Q. The solution region satisfied by the inequalities x + y $\leq$ 5, x $\leq$ 4, y $\leq$ 4, x $\geq$ 0, y $\geq$ 0,5x + y $\geq$ 5, x + 6y $\geq$ 6, is bounded by
Linear Programming
Solution:
We find that the solution set satisfies x $\geq$ 0 , y $\geq$ 0 , x $\leq$ 4 , y $\leq$ 4 so that the solution region lies within the square enclosed by the lines x= 0, y = 0, x = 4, y = 4. Moreover, the solution region is bounded by the lines
x + y = 5, …(1)
5x + y = 5 …(2)
x + 6y = 6 …(3)
Line (1) meets the coordinate axes in (5, 0) and (0, 5) and the lines x = 4 and y = 4 in (4, 1) and (1, 4), and 0 < 5 is true.
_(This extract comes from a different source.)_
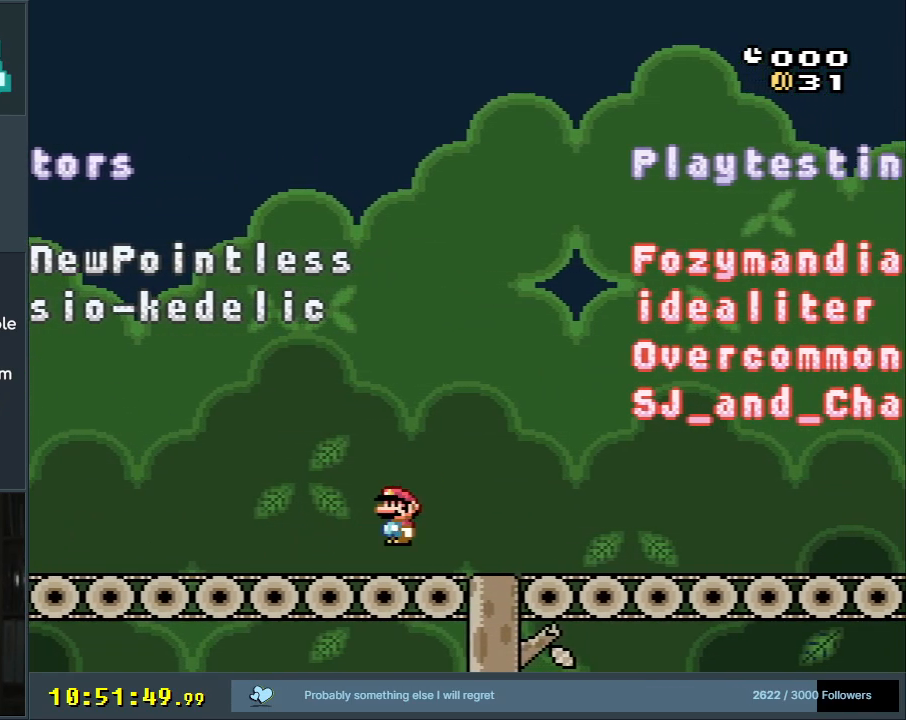
{"buttons": ["A", "X"], "events": [[100, "DPAD_LEFT", "down"], [283, "DPAD_LEFT", "up"]]}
Hence (0, 0) belongs to the half plane x + y $\leq$ 5. But (0, 0) does not belong to the half planes 5x + y $\leq$ 5 and x + 6y $\leq$6. The line 5x + y = 5, meets the coordinate axes in (1, 0) and (0, 5), and meets the line x = 4 in (4, 1), where as it meets the line y = 4 in (1/5, 4). Similarly x + 6y = 6 meets x = 4 in (4, 1/3) and y = 4 in ( -18, 4).
The solution is marked as the shaded region.